Physical characteristics
- Source: Confluence of Wolf Creek and Mann Creek
- • location: Willamette National Forest, Cascade Range, Linn County
- • coordinates: 44°17′41″N 122°10′17″W﻿ / ﻿44.29472°N 122.17139°W
- • elevation: 2,504 ft (763 m)
- Mouth: McKenzie River
- • location: Blue River, Lane County
- • coordinates: 44°09′15″N 122°20′42″W﻿ / ﻿44.15417°N 122.34500°W
- • elevation: 1,040 ft (320 m)
- Length: 17 mi (27 km)
- Basin size: 87 sq mi (230 km^{2})
- • location: near Blue River, 0.9 miles (1.4 km) from the mouth
- • average: 457 cu ft/s (12.9 m^{3}/s)
- • minimum: 0.80 cu ft/s (0.023 m^{3}/s)
- • maximum: 7,270 cu ft/s (206 m^{3}/s)

= Blue River (Oregon) =

Tributary of the McKenzie River in Linn and Lane counties in the U.S. state of Oregon

Blue River is a tributary of the McKenzie River in Linn and Lane counties in the U.S. state of Oregon. From its source at the confluence of Mann and Wolf creeks in the Cascade Range, it flows generally southwest to join the McKenzie near the community of Blue River. Saddle Dam and Blue River Dam block the river about 2 mi from its mouth to form Blue River Reservoir, a multipurpose impoundment built in 1968 by the United States Army Corps of Engineers.

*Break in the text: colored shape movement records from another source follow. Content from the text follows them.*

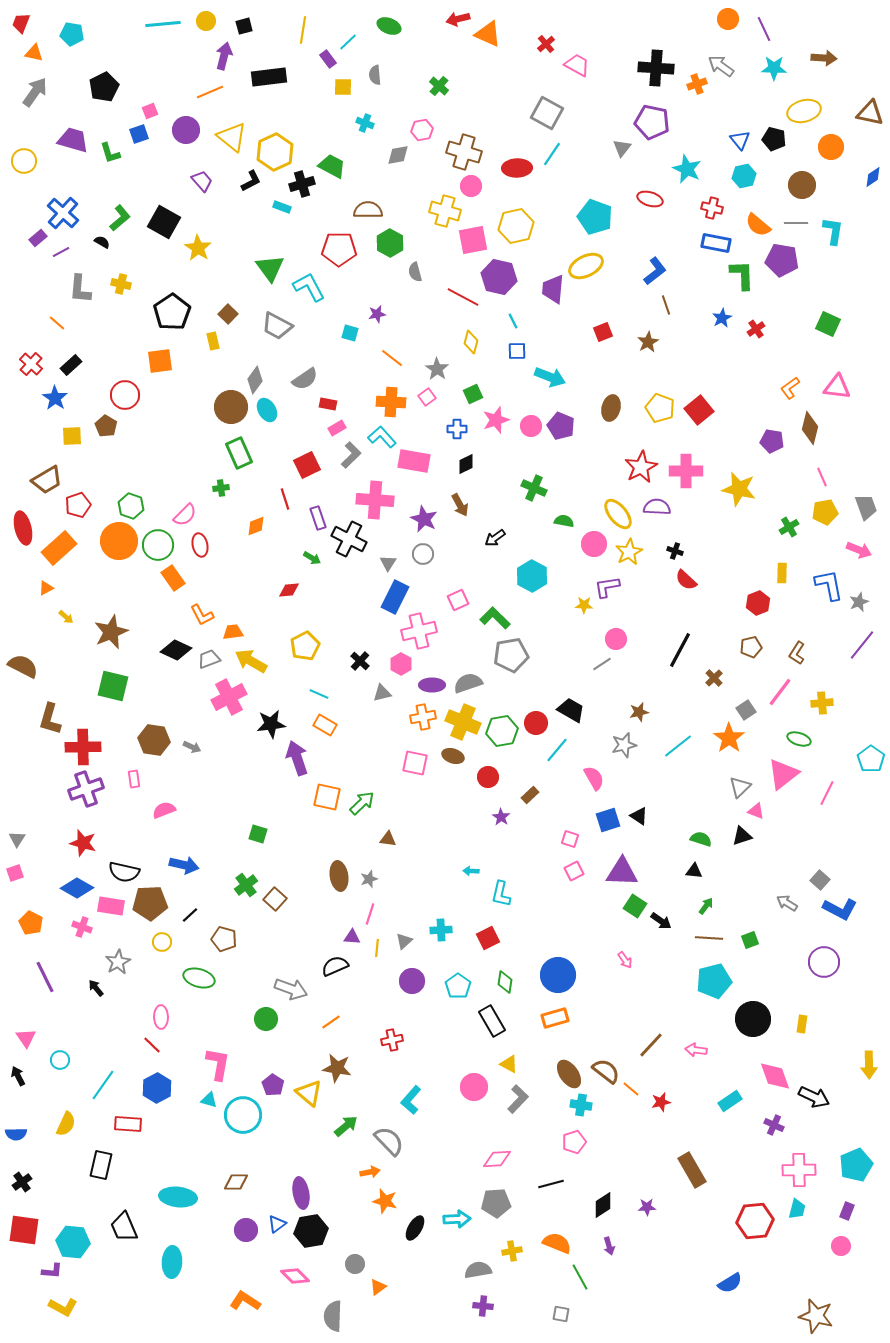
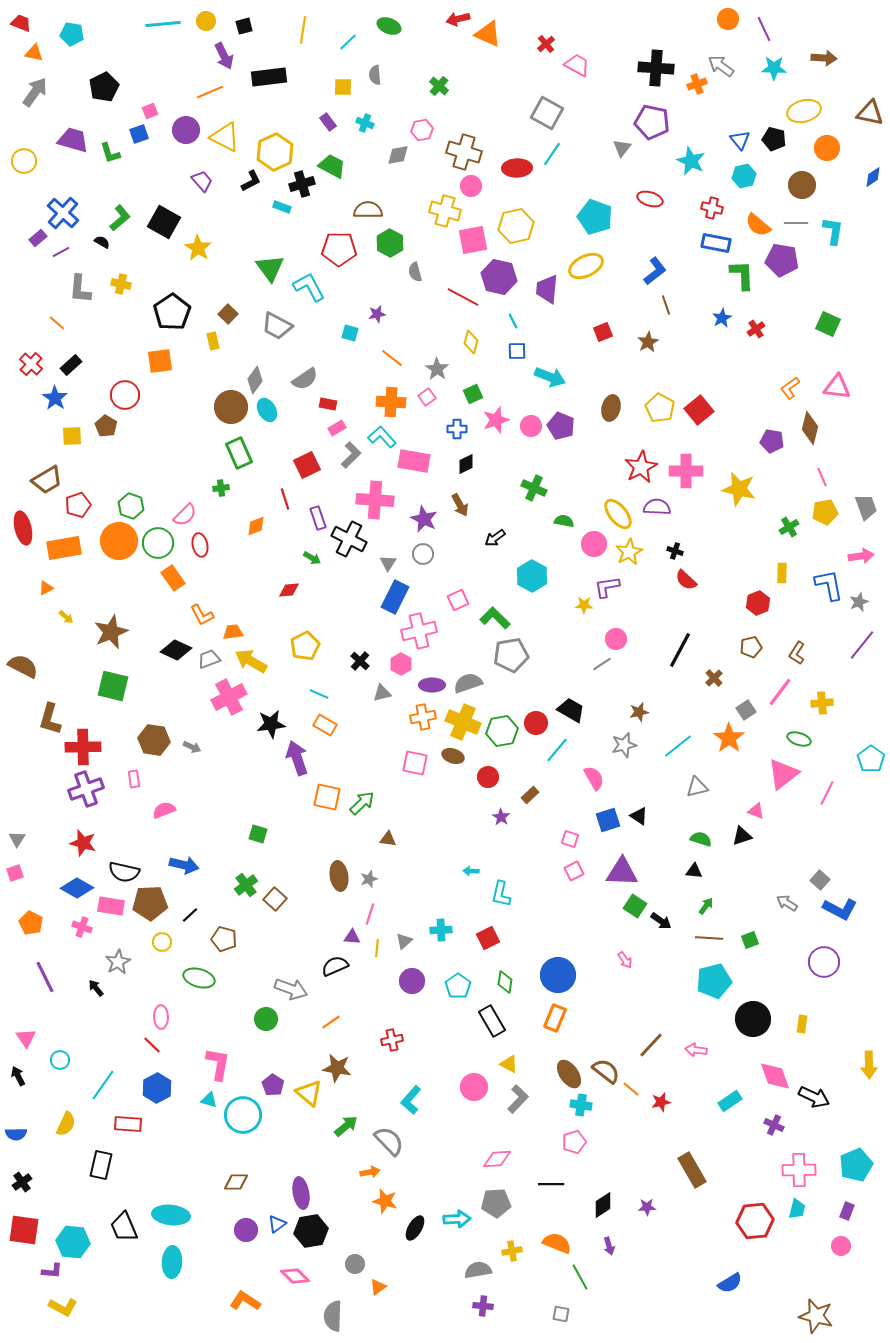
red trapezoid at (21, 23): rotated 90 degrees clockwise
purple arrow at (224, 56): rotated 140 degrees clockwise
purple rectangle at (328, 59): moved 63 px down
yellow triangle at (232, 137): moved 7 px left; rotated 12 degrees counterclockwise
orange circle at (831, 147): moved 4 px left, 1 px down
cyan star at (687, 169): moved 4 px right, 8 px up
purple trapezoid at (553, 289): moved 6 px left
yellow pentagon at (660, 408): rotated 8 degrees clockwise
green circle at (158, 545): moved 2 px up
orange rectangle at (59, 548): moved 5 px right; rotated 32 degrees clockwise
pink arrow at (859, 550): moved 2 px right, 6 px down; rotated 30 degrees counterclockwise
gray triangle at (740, 787): moved 43 px left; rotated 30 degrees clockwise
orange rectangle at (555, 1018): rotated 52 degrees counterclockwise
black line at (551, 1184): rotated 15 degrees clockwise
cyan ellipse at (178, 1197): moved 7 px left, 18 px down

The river's watershed lies almost entirely within the Willamette National Forest, dominated by western hemlock and Douglas-fir. Blue River was named for the striking blue color that apparently comes from its rocky bed.

==Course==
Blue River begins on the western slopes of the Cascade Range at the confluence of Mann and Wolf creeks in Linn County, slightly north of its border with Lane County. Descending from an elevation of about 2500 ft above sea level, the river flows generally southwest through the Willamette National Forest. Forest Road 15 follows the river along its right bank from its source to about river mile (RM) 9 or river kilometer (RK) 14.

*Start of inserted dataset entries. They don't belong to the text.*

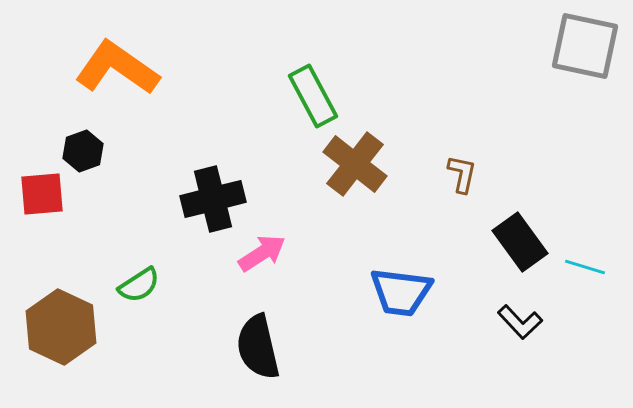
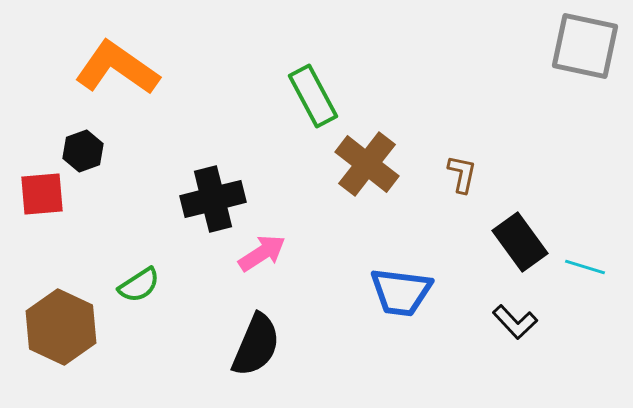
brown cross: moved 12 px right
black L-shape: moved 5 px left
black semicircle: moved 2 px left, 2 px up; rotated 144 degrees counterclockwise
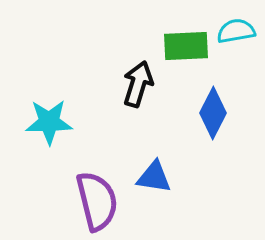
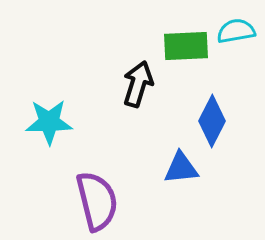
blue diamond: moved 1 px left, 8 px down
blue triangle: moved 27 px right, 9 px up; rotated 15 degrees counterclockwise
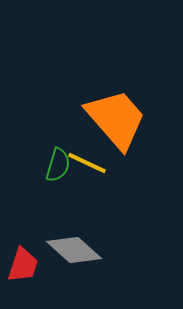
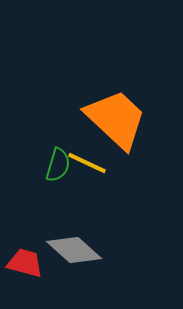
orange trapezoid: rotated 6 degrees counterclockwise
red trapezoid: moved 2 px right, 2 px up; rotated 93 degrees counterclockwise
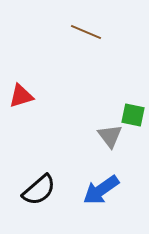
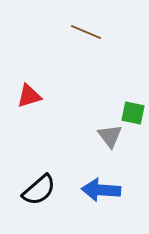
red triangle: moved 8 px right
green square: moved 2 px up
blue arrow: rotated 39 degrees clockwise
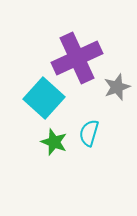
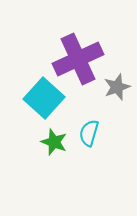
purple cross: moved 1 px right, 1 px down
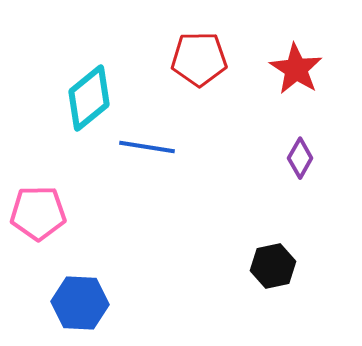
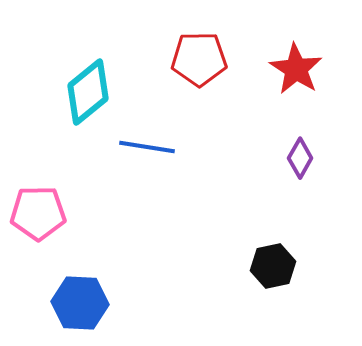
cyan diamond: moved 1 px left, 6 px up
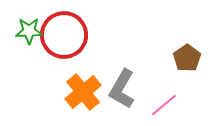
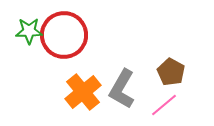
brown pentagon: moved 16 px left, 14 px down; rotated 8 degrees counterclockwise
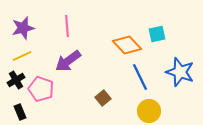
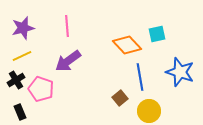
blue line: rotated 16 degrees clockwise
brown square: moved 17 px right
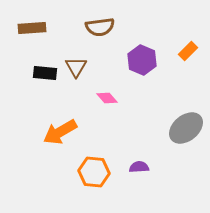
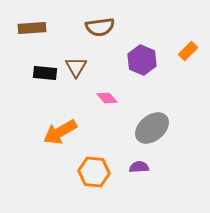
gray ellipse: moved 34 px left
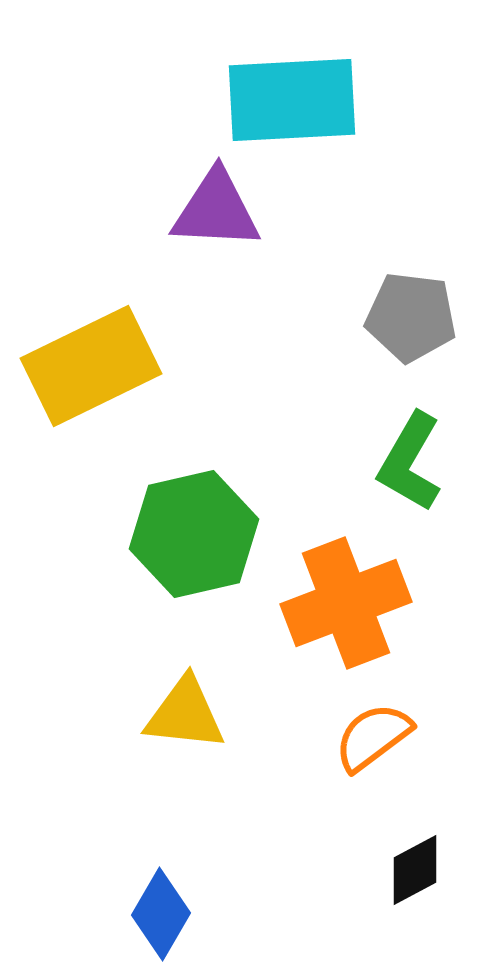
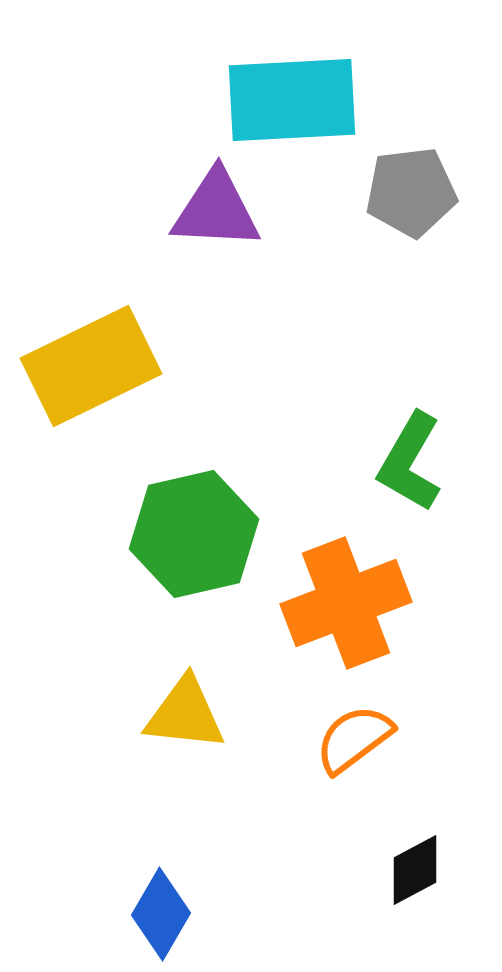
gray pentagon: moved 125 px up; rotated 14 degrees counterclockwise
orange semicircle: moved 19 px left, 2 px down
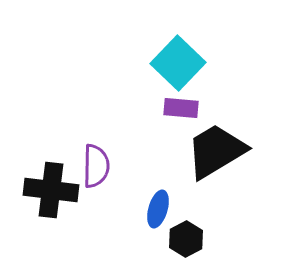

The upper river receives Quentin Creek from the right before crossing the border into Lane County. Just southwest of the border, the river receives Cook Creek, also from the right. Just beyond RM 9 (RK 14), the river passes under Forest Road 15 and receives Tidbits Creek from the right. At this point, the river turns sharply south, and Forest Road 15 runs along its left bank. Just before entering Blue River Reservoir, about 8 mi from the mouth, the river receives Mona Creek from the right and passes under Forest Road 120, which leads to Mona Campground.

A fraction of a mile beyond the mouth of Mona Creek, Lookout Creek enters from the left near the Lookout Campground and Boat Launch, and Mona Campground is on the right. Blue River and the reservoir curve to the southwest, and Scott Creek enters from the right at RM 5 (RK 8). On the opposite shore at this point is Saddle Dam and its boat launch, which lie outside the national forest. At this point, Forest Road 15 leaves the river and the reservoir and heads south to Oregon Route 126.

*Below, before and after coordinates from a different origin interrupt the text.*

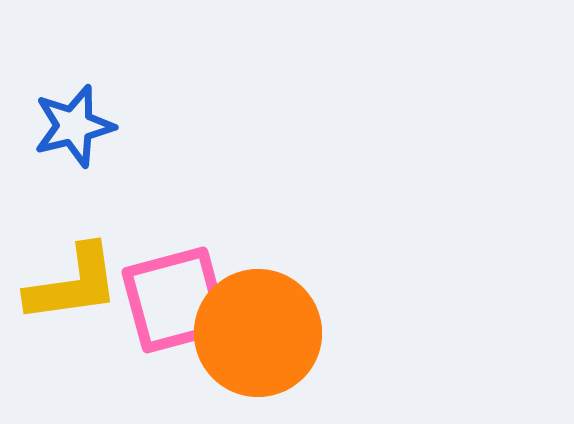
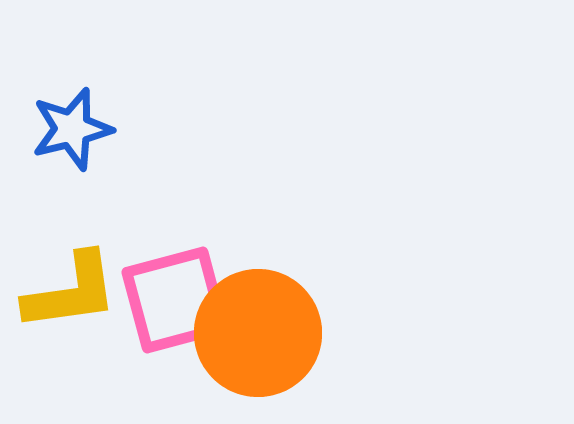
blue star: moved 2 px left, 3 px down
yellow L-shape: moved 2 px left, 8 px down
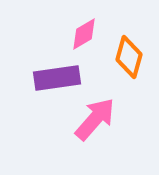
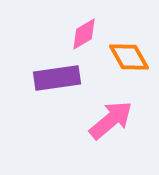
orange diamond: rotated 45 degrees counterclockwise
pink arrow: moved 16 px right, 1 px down; rotated 9 degrees clockwise
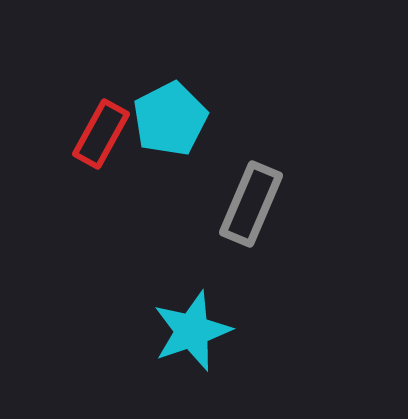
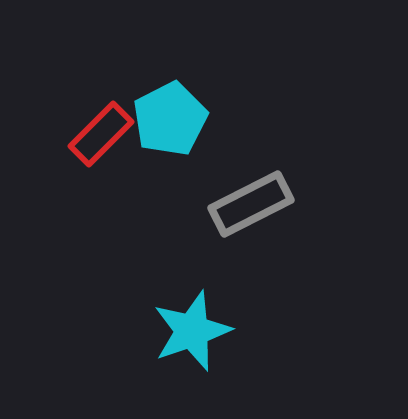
red rectangle: rotated 16 degrees clockwise
gray rectangle: rotated 40 degrees clockwise
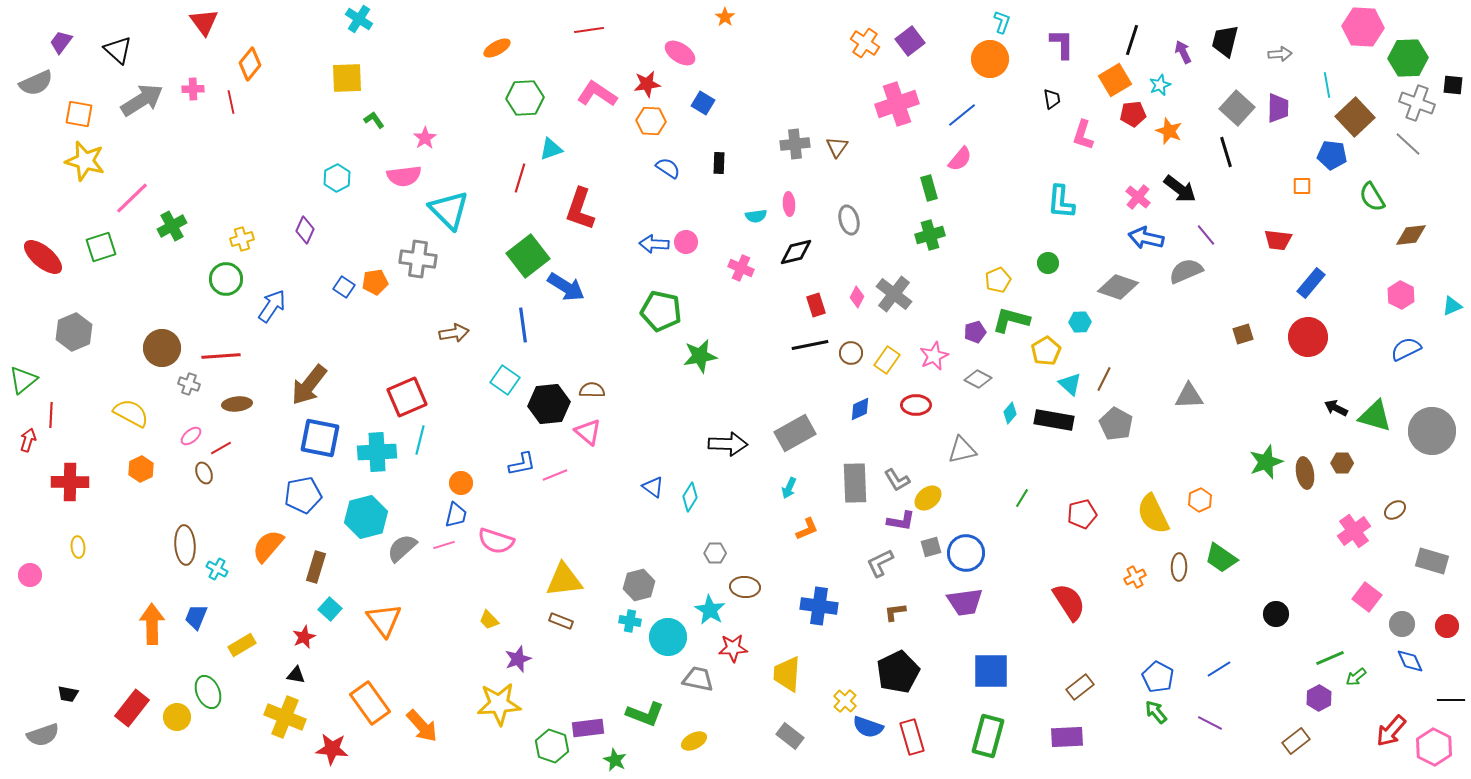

As Blue River nears Blue River Dam, about 2 mi from the mouth, Quartz Creek and North Fork Quartz Creek enter from the right. Below the dam, Forest Road 125 runs parallel to the river along its right bank. The river passes a United States Geological Survey stream gauge below the dam, and then Simmonds Creek enters from the right. Blue River joins the McKenzie River at the community of Blue River, 57 mi from the McKenzie's confluence with the Willamette River.